本文から、「自由党ってどんな政党? ーー小沢一郎という羅針盤」を含む語句で始まり「る政党であるということです。」で終わる箇所を、一字一句変えずに書き出すこと。
----- 本文
森さんの勝利は、さらに新潟県知事選挙での脱原発派候補の勝利にもつながった。「3.11以降、原発をなくし、新しいエネルギー産業で地域を起こしていくというのは当然とるべき政策だ」と言いきる。
小沢一郎と山本太郎という二枚看板を有する自由党からは、ともに沖縄と新潟における選挙戦を統一候補として勝ち抜いてきた、野党共闘を象徴する政治家にお話を伺った。
自由党ってどんな政党? ーー小沢一郎という羅針盤
津田 こんにちは、ジャーナリストの津田大介です。本日は市民連合主催の「立憲4党と語る、これからの日本」の最終回、自由党の議員さんにインタビューをします。市民連合から岡歩美さんと一緒に、自由党幹事長の玉城デニーさん、参議院議員の森ゆうこさんにお話を伺っていきたいと思います。
自由党はどのような党で、どのような成り立ちなのでしょうか?
森 私が初当選した16年前は、小沢一郎代表が率いる衆参合わせて30名の小さな政党でした、その後、民主党と合併をして、民主党小沢代表の元で自民党と二大政党の一翼を担い、政権交代に成功。しかし、消費増税の問題があり、「国民との約束を守らないのはおかしい」ということで、民主党から出ることになりました。その後、脱原発を一番の政策の柱として「日本未来の党」になった。それはあまり上手くいきませんでしたが、一貫しているのは、まっとうで穏健な保守層、大部分の日本人の期待に応えることができる政党であるということです。
----------
----- 項目の抜粋
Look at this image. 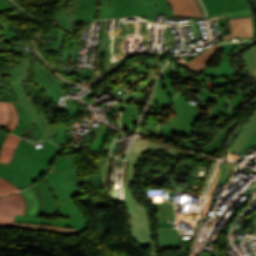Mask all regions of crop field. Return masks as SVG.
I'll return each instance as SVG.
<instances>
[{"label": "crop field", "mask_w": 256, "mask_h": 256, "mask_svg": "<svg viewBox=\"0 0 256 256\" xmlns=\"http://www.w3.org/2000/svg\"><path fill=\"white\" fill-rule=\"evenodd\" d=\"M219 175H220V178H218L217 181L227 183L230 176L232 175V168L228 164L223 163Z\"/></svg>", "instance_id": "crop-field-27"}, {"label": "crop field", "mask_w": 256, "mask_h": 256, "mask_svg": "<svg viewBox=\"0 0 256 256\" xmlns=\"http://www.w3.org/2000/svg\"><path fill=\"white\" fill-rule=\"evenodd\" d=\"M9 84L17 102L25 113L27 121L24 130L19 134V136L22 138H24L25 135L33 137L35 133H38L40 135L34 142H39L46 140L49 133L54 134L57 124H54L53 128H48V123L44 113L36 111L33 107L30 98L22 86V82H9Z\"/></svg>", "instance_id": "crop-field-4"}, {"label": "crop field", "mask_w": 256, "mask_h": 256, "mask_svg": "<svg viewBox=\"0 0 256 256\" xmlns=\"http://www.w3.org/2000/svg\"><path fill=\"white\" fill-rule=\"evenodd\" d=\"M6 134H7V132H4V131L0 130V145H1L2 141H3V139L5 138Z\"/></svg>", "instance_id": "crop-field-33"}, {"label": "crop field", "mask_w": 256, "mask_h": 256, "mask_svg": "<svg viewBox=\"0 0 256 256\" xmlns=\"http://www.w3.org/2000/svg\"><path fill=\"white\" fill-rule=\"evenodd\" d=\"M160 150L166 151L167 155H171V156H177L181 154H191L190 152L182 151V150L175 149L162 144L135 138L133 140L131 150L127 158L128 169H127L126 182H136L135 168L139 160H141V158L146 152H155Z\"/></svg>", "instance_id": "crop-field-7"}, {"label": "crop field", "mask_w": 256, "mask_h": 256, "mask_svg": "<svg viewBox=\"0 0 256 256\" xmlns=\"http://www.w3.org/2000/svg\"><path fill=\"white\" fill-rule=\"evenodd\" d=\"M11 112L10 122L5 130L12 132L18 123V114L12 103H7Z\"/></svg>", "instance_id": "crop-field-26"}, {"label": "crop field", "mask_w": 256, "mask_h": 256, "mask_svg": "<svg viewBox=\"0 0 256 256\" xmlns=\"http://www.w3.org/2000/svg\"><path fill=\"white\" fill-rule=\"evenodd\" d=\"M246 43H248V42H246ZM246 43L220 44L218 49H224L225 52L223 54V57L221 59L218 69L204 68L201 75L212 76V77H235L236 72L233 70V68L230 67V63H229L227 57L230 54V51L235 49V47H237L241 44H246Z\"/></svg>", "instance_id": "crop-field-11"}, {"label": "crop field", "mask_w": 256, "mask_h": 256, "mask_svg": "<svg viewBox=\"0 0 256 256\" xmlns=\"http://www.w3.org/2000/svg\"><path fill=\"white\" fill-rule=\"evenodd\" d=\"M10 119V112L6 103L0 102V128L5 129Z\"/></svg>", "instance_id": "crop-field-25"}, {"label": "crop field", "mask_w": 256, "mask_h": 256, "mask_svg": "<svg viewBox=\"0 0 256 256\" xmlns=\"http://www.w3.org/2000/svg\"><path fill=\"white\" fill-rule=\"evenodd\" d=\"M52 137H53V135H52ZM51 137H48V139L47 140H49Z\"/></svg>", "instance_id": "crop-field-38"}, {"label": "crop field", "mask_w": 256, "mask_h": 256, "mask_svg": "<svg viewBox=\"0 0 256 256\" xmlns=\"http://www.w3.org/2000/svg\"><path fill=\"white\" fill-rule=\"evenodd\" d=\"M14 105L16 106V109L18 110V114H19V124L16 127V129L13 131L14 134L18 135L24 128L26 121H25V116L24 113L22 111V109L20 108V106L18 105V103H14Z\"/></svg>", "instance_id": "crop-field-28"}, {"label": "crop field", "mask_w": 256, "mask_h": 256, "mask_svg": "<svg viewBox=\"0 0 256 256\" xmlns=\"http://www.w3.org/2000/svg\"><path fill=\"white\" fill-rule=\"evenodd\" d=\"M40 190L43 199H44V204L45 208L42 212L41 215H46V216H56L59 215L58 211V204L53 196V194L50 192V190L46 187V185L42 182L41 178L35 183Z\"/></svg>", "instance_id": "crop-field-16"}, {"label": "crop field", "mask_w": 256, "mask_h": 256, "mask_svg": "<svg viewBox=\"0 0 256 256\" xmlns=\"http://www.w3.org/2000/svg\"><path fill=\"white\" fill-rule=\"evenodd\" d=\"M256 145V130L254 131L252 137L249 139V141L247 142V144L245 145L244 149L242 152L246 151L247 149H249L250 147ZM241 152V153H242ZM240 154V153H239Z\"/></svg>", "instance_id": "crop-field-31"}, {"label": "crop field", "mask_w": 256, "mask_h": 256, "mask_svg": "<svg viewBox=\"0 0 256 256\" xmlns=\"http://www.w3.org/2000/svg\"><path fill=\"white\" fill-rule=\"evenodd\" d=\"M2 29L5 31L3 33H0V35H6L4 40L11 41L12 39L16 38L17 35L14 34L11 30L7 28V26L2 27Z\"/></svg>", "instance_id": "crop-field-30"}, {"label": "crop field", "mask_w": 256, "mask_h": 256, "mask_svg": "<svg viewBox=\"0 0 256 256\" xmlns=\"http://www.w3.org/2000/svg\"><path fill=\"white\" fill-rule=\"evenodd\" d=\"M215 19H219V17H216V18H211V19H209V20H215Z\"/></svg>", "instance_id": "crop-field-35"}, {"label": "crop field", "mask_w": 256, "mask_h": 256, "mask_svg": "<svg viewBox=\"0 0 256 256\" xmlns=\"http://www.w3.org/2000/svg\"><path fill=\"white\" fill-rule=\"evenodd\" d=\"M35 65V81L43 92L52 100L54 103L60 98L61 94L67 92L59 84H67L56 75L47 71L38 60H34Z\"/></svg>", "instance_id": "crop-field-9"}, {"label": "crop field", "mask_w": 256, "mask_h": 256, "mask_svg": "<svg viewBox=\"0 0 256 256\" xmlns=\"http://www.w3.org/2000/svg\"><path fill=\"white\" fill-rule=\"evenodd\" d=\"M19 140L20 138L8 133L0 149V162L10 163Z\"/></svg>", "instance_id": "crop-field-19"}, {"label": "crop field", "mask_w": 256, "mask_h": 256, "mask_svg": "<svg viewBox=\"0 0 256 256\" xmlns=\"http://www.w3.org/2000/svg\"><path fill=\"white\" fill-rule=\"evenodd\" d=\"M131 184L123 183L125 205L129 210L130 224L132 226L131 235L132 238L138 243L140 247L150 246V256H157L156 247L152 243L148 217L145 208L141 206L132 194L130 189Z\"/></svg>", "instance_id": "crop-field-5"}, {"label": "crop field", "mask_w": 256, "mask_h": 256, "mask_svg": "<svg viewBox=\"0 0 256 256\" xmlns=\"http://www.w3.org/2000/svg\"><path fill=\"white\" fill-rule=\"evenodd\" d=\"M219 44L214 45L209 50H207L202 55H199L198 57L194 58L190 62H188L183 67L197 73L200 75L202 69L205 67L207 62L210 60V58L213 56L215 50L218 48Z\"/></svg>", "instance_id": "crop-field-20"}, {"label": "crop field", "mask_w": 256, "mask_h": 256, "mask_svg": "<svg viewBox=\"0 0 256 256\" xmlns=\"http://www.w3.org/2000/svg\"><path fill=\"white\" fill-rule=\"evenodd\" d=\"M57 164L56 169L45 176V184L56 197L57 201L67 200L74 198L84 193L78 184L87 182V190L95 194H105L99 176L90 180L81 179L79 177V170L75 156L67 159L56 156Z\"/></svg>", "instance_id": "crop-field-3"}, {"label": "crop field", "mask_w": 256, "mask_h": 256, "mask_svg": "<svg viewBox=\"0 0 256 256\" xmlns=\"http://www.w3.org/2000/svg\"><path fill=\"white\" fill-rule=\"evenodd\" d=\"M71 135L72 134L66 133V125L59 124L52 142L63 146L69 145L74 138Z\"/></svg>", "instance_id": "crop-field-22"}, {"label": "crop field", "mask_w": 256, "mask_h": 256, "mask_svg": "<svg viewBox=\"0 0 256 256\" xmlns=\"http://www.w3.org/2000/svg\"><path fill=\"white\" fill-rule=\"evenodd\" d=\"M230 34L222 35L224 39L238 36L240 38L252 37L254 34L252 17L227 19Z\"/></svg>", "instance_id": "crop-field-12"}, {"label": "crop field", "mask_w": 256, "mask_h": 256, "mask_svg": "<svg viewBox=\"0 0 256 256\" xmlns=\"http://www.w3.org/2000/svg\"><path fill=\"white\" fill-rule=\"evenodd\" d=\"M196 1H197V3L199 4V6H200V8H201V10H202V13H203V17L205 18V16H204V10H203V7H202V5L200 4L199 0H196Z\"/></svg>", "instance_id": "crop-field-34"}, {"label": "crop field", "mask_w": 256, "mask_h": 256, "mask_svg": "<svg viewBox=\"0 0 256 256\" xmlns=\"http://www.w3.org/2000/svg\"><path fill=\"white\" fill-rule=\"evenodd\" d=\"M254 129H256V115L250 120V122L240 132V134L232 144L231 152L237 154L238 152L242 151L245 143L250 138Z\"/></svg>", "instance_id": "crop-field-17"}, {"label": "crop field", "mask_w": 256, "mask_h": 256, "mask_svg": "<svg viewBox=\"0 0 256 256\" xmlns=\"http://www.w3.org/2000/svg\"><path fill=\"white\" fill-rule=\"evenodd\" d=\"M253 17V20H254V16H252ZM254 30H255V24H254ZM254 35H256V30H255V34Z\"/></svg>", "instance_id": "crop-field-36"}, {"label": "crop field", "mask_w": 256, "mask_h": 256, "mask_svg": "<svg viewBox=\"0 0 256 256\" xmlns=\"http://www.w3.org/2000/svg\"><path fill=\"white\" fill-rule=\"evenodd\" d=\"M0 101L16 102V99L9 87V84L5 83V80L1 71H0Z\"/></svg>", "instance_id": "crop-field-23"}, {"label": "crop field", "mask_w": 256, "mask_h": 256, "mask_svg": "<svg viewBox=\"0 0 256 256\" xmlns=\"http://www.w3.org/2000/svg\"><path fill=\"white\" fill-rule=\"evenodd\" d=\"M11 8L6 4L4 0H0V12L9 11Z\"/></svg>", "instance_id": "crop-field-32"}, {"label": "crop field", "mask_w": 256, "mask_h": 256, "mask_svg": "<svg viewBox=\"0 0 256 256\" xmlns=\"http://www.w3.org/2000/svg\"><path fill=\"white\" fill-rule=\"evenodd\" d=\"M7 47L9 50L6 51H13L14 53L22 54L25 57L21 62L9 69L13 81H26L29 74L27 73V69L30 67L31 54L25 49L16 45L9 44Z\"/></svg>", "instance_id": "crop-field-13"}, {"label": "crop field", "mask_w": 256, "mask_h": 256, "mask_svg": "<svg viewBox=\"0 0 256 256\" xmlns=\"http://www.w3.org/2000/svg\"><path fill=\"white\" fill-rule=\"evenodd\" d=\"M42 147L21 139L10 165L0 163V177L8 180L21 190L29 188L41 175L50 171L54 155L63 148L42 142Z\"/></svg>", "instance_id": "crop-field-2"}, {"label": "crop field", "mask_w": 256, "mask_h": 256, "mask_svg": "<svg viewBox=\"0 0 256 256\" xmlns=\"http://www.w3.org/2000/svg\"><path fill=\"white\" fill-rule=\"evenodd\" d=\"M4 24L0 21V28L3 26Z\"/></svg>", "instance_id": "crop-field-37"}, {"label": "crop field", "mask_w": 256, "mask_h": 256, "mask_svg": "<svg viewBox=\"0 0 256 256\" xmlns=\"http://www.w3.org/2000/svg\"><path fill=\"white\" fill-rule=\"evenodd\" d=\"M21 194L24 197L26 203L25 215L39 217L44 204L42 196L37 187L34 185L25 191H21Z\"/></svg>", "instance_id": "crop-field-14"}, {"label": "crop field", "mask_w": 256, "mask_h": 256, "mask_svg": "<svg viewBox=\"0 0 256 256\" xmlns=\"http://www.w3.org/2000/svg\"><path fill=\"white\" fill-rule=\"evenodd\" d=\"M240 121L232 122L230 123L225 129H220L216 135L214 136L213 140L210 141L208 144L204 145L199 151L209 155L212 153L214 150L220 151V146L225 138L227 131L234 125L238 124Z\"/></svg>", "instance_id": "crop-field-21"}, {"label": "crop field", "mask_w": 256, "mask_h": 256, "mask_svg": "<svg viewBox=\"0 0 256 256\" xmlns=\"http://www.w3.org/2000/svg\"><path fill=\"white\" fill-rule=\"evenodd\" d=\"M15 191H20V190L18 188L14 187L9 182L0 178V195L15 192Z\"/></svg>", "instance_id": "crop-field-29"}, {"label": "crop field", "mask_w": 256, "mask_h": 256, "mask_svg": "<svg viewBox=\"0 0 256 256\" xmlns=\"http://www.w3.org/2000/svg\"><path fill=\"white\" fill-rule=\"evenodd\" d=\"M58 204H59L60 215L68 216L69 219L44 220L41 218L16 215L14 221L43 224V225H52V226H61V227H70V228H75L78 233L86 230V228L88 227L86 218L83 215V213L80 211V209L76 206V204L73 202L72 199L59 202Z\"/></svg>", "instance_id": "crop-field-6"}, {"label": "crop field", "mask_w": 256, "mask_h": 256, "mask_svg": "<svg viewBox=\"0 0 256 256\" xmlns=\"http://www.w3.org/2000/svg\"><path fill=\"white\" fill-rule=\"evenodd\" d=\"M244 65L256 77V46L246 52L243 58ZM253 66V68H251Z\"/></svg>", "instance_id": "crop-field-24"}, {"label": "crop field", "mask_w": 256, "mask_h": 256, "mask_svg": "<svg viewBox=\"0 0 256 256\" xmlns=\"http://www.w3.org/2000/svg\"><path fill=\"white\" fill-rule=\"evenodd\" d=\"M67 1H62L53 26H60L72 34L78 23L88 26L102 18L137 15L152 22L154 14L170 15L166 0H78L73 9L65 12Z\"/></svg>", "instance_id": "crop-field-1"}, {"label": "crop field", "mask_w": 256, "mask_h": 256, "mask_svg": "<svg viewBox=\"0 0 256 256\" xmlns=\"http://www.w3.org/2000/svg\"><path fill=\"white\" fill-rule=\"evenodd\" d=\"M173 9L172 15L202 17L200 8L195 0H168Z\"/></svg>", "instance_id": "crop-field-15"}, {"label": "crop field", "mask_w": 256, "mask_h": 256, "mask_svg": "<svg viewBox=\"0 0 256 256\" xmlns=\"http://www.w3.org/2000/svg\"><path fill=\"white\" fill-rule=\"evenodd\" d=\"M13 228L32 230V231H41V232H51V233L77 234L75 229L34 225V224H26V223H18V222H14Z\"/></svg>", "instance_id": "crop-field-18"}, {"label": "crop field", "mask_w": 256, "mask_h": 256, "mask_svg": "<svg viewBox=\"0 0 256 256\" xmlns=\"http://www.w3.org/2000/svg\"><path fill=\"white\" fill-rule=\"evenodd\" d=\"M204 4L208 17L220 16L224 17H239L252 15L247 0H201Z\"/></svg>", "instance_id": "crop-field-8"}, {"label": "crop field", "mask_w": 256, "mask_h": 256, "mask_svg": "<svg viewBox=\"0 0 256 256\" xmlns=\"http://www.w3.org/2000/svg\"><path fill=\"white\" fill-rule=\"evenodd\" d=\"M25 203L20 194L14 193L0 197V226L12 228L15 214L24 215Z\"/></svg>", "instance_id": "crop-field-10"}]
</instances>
----------
-- 完成した課題 --
自由党ってどんな政党? ーー小沢一郎という羅針盤
津田 こんにちは、ジャーナリストの津田大介です。本日は市民連合主催の「立憲4党と語る、これからの日本」の最終回、自由党の議員さんにインタビューをします。市民連合から岡歩美さんと一緒に、自由党幹事長の玉城デニーさん、参議院議員の森ゆうこさんにお話を伺っていきたいと思います。
自由党はどのような党で、どのような成り立ちなのでしょうか?
森 私が初当選した16年前は、小沢一郎代表が率いる衆参合わせて30名の小さな政党でした、その後、民主党と合併をして、民主党小沢代表の元で自民党と二大政党の一翼を担い、政権交代に成功。しかし、消費増税の問題があり、「国民との約束を守らないのはおかしい」ということで、民主党から出ることになりました。その後、脱原発を一番の政策の柱として「日本未来の党」になった。それはあまり上手くいきませんでしたが、一貫しているのは、まっとうで穏健な保守層、大部分の日本人の期待に応えることができる政党であるということです。